▶ _Goal_
Starting with the line containing "genus: Pentanema" and continuing through the last line of the rows, format each line, both ends included, as a string in a JSON list, omitting blank lines.

— BEGIN —

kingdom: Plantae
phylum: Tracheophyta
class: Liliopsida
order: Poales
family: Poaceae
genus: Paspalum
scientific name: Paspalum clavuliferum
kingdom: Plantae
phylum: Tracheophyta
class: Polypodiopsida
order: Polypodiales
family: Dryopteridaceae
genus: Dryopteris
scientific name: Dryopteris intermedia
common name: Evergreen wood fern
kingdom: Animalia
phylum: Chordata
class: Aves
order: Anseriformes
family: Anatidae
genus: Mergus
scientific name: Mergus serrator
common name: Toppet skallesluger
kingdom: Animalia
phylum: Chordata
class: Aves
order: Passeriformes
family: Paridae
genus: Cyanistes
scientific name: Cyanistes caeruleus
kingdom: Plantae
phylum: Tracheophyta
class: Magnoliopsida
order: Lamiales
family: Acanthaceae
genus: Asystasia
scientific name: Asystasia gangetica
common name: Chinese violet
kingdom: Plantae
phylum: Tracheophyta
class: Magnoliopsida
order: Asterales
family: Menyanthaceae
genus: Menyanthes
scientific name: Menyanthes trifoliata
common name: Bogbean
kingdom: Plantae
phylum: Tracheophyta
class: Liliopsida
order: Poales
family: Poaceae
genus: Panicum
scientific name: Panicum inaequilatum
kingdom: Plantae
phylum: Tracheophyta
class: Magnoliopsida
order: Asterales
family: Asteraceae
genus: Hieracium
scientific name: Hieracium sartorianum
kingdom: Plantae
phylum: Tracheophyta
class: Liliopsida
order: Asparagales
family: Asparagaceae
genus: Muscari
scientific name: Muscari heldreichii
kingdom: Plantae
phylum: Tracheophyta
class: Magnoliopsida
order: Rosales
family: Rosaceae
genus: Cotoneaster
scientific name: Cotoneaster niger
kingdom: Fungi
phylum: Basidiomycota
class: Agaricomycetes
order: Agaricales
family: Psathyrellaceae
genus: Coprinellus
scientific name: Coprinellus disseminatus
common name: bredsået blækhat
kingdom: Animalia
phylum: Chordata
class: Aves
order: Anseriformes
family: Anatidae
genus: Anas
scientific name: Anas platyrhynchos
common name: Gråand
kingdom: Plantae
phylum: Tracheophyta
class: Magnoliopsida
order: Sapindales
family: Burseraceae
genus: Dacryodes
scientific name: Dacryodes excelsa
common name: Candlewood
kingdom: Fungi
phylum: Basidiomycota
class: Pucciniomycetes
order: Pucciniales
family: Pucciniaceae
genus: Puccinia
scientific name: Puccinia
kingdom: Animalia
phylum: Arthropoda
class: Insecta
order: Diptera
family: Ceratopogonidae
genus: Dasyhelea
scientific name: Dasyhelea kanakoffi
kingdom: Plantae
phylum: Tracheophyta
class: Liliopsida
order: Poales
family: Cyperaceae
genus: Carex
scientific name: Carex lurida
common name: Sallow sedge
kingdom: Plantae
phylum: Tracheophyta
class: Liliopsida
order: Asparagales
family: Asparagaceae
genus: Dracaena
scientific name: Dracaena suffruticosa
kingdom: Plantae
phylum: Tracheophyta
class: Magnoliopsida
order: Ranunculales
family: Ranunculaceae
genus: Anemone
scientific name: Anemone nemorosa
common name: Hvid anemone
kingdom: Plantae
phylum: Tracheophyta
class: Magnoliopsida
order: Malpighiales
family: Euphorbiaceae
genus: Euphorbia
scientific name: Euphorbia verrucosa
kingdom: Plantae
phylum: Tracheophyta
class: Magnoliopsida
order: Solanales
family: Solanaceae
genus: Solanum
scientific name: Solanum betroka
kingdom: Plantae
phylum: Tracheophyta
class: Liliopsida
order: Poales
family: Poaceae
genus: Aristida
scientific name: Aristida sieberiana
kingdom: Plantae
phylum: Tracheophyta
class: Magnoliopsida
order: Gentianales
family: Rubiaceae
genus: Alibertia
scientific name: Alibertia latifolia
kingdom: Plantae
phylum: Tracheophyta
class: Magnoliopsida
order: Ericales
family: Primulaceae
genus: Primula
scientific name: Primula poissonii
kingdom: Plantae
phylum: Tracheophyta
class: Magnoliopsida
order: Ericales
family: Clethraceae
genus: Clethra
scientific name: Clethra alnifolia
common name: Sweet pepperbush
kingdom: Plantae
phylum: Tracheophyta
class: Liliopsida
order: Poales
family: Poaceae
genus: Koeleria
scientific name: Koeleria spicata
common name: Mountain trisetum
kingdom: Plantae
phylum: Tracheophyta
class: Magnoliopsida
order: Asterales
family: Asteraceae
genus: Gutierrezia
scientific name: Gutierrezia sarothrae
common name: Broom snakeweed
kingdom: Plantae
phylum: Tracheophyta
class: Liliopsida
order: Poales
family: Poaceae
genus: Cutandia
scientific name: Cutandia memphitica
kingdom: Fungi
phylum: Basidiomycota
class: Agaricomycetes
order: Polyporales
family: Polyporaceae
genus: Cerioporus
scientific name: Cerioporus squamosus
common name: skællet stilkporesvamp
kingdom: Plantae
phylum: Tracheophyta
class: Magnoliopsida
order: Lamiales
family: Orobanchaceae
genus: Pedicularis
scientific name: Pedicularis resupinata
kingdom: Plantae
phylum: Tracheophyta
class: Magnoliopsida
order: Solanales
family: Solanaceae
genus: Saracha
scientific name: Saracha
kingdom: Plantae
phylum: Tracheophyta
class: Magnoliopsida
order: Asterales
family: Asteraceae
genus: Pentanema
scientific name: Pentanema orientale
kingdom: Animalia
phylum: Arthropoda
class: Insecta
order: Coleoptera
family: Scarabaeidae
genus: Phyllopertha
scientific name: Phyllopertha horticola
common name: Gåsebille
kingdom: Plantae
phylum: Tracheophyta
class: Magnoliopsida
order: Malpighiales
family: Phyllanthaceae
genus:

— END —

▶ _Response_
[
  "genus: Pentanema",
  "scientific name: Pentanema orientale",
  "kingdom: Animalia",
  "phylum: Arthropoda",
  "class: Insecta",
  "order: Coleoptera",
  "family: Scarabaeidae",
  "genus: Phyllopertha",
  "scientific name: Phyllopertha horticola",
  "common name: Gåsebille",
  "kingdom: Plantae",
  "phylum: Tracheophyta",
  "class: Magnoliopsida",
  "order: Malpighiales",
  "family: Phyllanthaceae",
  "genus:"
]